━━━━━ SUPPLIED RECORDS

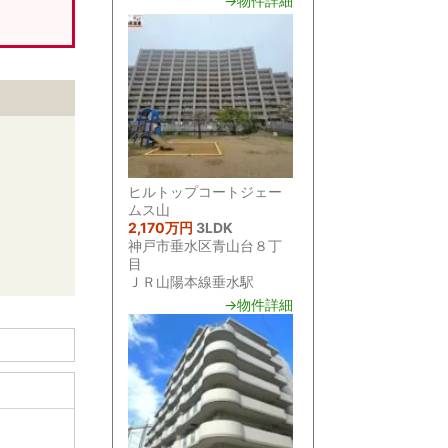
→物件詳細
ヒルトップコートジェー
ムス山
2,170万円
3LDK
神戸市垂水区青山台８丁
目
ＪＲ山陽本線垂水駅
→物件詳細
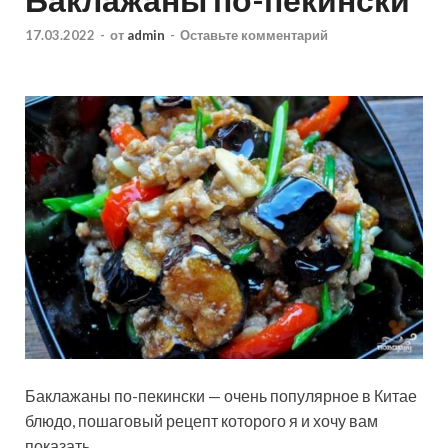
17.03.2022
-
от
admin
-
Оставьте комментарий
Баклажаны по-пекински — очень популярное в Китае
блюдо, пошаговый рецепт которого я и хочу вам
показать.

━━━━━━━━━━
━━━━━ SUPPLIED RECORDS

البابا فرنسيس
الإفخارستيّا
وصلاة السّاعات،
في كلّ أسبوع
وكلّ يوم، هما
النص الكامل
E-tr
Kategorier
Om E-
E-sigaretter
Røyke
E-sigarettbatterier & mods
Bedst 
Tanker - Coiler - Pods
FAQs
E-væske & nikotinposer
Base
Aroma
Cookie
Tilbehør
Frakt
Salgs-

━━━━━━━━━━
━━━━━ SUPPLIED RECORDS

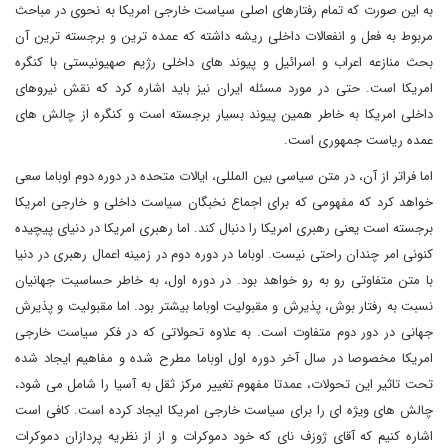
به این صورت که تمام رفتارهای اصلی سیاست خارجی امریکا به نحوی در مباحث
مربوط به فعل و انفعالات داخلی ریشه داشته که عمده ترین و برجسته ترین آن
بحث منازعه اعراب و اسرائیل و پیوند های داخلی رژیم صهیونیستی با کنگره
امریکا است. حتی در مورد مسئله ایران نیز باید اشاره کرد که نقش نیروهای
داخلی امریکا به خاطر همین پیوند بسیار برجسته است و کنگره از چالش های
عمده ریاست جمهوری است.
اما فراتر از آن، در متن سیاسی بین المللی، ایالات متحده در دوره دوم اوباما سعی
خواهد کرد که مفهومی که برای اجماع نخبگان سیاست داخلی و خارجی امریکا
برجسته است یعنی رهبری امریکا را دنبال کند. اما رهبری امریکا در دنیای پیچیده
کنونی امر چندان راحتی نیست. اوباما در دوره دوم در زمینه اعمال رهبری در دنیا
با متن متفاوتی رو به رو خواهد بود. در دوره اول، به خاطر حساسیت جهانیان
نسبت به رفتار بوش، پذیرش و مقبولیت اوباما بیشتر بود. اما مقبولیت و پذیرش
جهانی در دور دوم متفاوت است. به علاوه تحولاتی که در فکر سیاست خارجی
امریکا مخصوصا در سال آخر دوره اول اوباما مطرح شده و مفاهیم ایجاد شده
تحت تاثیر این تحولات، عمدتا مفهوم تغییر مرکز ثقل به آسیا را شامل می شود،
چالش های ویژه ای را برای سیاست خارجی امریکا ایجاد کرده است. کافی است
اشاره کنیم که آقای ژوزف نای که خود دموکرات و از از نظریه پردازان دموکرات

━━━━━━━━━━

[WHAT YOU ARE ASKED TO DO] Retype the portion of the data above that starts on the line with "عمده ریاست جمهوری است." and finishes on the line with "اشاره کنیم که", including both of those lines.

[RESPONSE AREA]
عمده ریاست جمهوری است.
اما فراتر از آن، در متن سیاسی بین المللی، ایالات متحده در دوره دوم اوباما سعی
خواهد کرد که مفهومی که برای اجماع نخبگان سیاست داخلی و خارجی امریکا
برجسته است یعنی رهبری امریکا را دنبال کند. اما رهبری امریکا در دنیای پیچیده
کنونی امر چندان راحتی نیست. اوباما در دوره دوم در زمینه اعمال رهبری در دنیا
با متن متفاوتی رو به رو خواهد بود. در دوره اول، به خاطر حساسیت جهانیان
نسبت به رفتار بوش، پذیرش و مقبولیت اوباما بیشتر بود. اما مقبولیت و پذیرش
جهانی در دور دوم متفاوت است. به علاوه تحولاتی که در فکر سیاست خارجی
امریکا مخصوصا در سال آخر دوره اول اوباما مطرح شده و مفاهیم ایجاد شده
تحت تاثیر این تحولات، عمدتا مفهوم تغییر مرکز ثقل به آسیا را شامل می شود،
چالش های ویژه ای را برای سیاست خارجی امریکا ایجاد کرده است. کافی است
اشاره کنیم که آقای ژوزف نای که خود دموکرات و از از نظریه پردازان دموکرات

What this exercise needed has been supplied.